Deutschlands schwaches Wachstum
Die kürzlich veröffentlichten deutschen Wachstumszahlen des Statistischen Bundesamtes in Wiesbaden dürften viele Beobachter überrascht haben: Mit nur 0,6 Prozent (zum Vergleich: 2017 waren es 2,5 Prozent, 2018 immerhin noch 1,5 Prozent) fiel das Wachstum im Jahr 2019 deutlich schwächer aus als von allen relevanten Wirtschaftsforschungsinstituten prognostiziert.

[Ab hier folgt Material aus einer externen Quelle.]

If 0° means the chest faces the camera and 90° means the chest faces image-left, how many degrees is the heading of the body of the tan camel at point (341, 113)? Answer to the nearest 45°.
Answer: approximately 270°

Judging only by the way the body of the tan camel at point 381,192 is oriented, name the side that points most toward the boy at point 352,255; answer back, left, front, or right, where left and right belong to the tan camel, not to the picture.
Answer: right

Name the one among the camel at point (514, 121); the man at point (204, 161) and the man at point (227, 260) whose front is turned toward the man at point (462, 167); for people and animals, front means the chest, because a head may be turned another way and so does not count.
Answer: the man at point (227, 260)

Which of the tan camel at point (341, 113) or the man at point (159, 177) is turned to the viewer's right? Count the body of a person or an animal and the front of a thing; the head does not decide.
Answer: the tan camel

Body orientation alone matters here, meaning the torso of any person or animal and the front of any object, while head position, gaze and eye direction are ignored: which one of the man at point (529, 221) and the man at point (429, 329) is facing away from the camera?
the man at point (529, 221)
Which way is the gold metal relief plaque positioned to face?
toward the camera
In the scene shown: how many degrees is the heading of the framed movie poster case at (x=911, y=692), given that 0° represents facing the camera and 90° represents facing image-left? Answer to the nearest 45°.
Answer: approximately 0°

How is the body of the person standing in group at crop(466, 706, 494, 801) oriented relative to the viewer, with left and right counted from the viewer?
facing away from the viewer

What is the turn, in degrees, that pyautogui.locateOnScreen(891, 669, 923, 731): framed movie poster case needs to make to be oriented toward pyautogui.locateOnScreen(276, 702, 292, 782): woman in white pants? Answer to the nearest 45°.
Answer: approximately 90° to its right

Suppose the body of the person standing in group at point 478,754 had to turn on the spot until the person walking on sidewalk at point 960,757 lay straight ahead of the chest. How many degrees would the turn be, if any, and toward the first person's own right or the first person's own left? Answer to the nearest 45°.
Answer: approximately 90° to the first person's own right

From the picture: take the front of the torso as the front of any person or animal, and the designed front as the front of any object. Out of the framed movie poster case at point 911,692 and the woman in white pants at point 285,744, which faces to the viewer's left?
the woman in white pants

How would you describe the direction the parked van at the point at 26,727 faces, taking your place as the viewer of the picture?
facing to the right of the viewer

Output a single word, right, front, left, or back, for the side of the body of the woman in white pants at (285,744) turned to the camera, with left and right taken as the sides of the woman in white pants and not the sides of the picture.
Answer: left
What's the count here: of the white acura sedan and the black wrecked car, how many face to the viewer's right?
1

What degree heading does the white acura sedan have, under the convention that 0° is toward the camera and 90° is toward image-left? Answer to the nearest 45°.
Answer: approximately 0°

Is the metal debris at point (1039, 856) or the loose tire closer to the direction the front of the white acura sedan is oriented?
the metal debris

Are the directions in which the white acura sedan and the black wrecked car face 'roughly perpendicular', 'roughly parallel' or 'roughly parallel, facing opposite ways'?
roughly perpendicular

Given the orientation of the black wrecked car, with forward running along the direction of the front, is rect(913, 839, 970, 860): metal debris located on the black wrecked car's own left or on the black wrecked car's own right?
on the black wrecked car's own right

In einem kurzen, sehr anschaulichen Beitrag erklärt Niklas Záboji in der FAZ, woran das liegt:
„0,6 Prozent Wachstum bedeuten mehr Stagnation denn Aufschwung, solide Binnenkonjunktur hin oder her. Die Gründe führen […] ins Ausland:
Das Wachstum des Welthandels tritt seit einiger Zeit auf der Stelle, die Vielzahl an Handelskonflikten schwächt die Investitionsdynamik deutlich ab.

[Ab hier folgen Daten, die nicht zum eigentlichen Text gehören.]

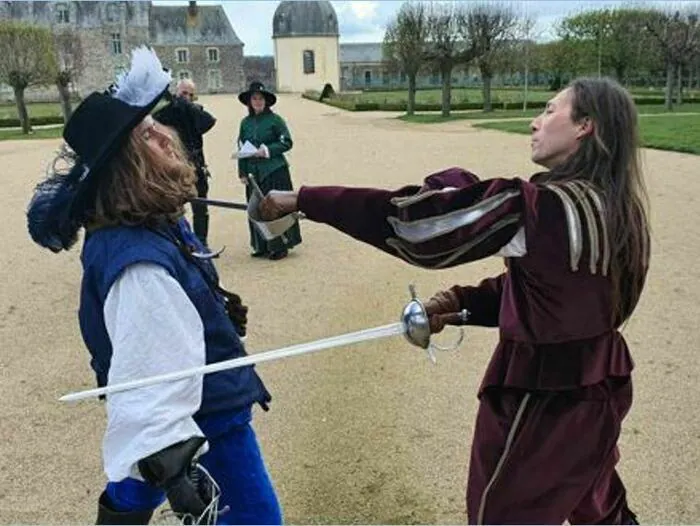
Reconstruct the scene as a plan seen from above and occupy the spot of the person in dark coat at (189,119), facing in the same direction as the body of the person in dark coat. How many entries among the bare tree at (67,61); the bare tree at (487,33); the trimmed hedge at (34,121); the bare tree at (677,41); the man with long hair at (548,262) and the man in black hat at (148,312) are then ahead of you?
2

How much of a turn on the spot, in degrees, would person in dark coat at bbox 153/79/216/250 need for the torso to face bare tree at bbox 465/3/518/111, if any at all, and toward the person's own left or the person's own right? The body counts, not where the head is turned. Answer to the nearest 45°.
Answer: approximately 135° to the person's own left

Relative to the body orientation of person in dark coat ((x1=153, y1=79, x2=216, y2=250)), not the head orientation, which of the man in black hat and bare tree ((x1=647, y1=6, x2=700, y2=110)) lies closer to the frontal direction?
the man in black hat

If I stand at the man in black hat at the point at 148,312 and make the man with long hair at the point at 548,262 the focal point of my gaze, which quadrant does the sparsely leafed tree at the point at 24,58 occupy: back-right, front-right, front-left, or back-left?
back-left

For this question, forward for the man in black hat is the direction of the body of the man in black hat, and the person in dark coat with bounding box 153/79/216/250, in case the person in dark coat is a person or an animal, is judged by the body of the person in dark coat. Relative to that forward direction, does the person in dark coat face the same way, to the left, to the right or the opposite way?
to the right

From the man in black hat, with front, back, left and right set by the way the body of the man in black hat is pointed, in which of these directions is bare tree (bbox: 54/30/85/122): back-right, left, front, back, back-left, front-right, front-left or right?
left

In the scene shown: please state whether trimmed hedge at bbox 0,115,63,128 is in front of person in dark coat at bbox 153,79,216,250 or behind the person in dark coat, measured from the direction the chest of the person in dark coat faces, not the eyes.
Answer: behind

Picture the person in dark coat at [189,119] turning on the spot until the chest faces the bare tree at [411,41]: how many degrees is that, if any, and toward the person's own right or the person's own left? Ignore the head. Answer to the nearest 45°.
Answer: approximately 180°

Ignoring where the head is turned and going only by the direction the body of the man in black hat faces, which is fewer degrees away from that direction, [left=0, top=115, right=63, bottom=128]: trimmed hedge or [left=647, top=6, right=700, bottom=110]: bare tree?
the bare tree

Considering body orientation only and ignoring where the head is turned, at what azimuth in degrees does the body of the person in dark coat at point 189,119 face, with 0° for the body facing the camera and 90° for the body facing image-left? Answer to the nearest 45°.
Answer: approximately 0°

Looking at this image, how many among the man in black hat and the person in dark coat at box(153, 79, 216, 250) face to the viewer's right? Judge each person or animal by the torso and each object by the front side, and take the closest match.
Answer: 1

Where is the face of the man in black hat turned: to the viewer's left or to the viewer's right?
to the viewer's right

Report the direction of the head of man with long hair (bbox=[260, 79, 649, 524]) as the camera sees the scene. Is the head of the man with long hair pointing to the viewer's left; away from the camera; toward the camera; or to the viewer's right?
to the viewer's left

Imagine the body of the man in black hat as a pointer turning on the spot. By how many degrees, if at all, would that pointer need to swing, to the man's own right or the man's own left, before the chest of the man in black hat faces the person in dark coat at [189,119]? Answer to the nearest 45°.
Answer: approximately 90° to the man's own left
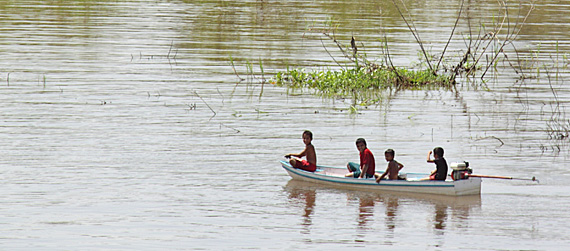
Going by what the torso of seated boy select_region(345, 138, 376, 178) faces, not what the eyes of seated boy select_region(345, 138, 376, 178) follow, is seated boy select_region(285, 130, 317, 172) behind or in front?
in front

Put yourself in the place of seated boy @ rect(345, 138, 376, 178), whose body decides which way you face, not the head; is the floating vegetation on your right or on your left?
on your right

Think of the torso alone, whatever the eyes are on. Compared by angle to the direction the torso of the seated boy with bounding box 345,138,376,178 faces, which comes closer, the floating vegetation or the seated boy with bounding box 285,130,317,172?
the seated boy

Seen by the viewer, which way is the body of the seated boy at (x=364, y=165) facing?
to the viewer's left
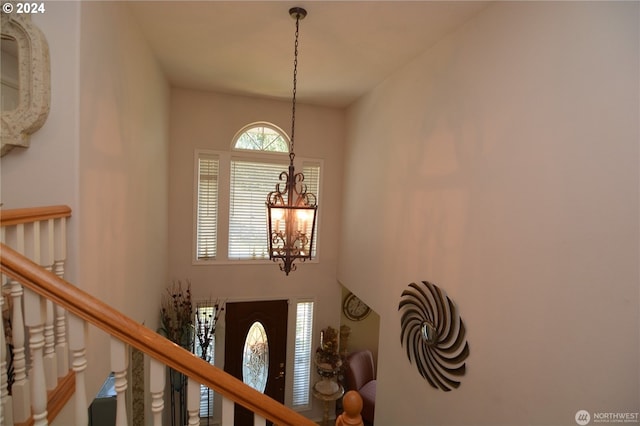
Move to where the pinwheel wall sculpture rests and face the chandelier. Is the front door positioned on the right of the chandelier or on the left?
right

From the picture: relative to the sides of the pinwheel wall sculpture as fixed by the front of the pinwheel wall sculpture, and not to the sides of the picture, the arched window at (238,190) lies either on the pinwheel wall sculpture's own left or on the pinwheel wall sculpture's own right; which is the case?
on the pinwheel wall sculpture's own right

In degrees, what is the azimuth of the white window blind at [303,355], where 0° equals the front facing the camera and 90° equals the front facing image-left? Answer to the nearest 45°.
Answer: approximately 0°

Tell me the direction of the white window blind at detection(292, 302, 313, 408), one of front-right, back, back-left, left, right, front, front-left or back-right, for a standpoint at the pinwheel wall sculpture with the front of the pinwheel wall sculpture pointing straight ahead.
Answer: right

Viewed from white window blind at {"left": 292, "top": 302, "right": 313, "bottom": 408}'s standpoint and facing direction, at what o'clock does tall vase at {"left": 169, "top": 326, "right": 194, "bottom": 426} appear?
The tall vase is roughly at 2 o'clock from the white window blind.

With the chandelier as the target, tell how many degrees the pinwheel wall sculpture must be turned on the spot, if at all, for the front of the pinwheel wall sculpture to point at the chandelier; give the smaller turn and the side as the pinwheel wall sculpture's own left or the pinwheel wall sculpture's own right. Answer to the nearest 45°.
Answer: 0° — it already faces it

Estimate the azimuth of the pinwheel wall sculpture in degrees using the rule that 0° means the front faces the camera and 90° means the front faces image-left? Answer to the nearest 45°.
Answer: approximately 45°

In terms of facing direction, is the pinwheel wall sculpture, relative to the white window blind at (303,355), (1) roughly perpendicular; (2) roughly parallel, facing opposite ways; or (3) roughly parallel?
roughly perpendicular

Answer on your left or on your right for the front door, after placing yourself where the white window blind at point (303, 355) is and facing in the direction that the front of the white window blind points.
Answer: on your right

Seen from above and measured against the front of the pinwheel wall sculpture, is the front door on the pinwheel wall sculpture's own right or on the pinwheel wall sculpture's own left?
on the pinwheel wall sculpture's own right

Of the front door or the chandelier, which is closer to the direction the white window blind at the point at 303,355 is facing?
the chandelier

Zu spüren bekommt das allen voran die außenhandelsorientierte deutsche Industrie.“
Was bedeutet das für 2020? Die Analysten sind sich uneinig: Einige sehen Anzeichen für eine baldige Erholung, andere gehen von einer längeren Periode schwachen Wachstums aus. Einig sind sie sich nur darin, dass ein Unsicherheitsherd (Brexit) zum Jahreswechsel an Bedeutung verloren hat, der US-amerikanische Handelskonflikt mit China das aber mehr als „kompensiert“. Damit wiederum stimmen sie weitgehend überein mit den aktuellen Prognosen des IMF (englischsprachiges Abstract hier) und jenen des Industries in 2019-Reports der Economist Intelligence Unit (englischsprachiges Abstract hier), auch für die Trends über 2019 hinaus.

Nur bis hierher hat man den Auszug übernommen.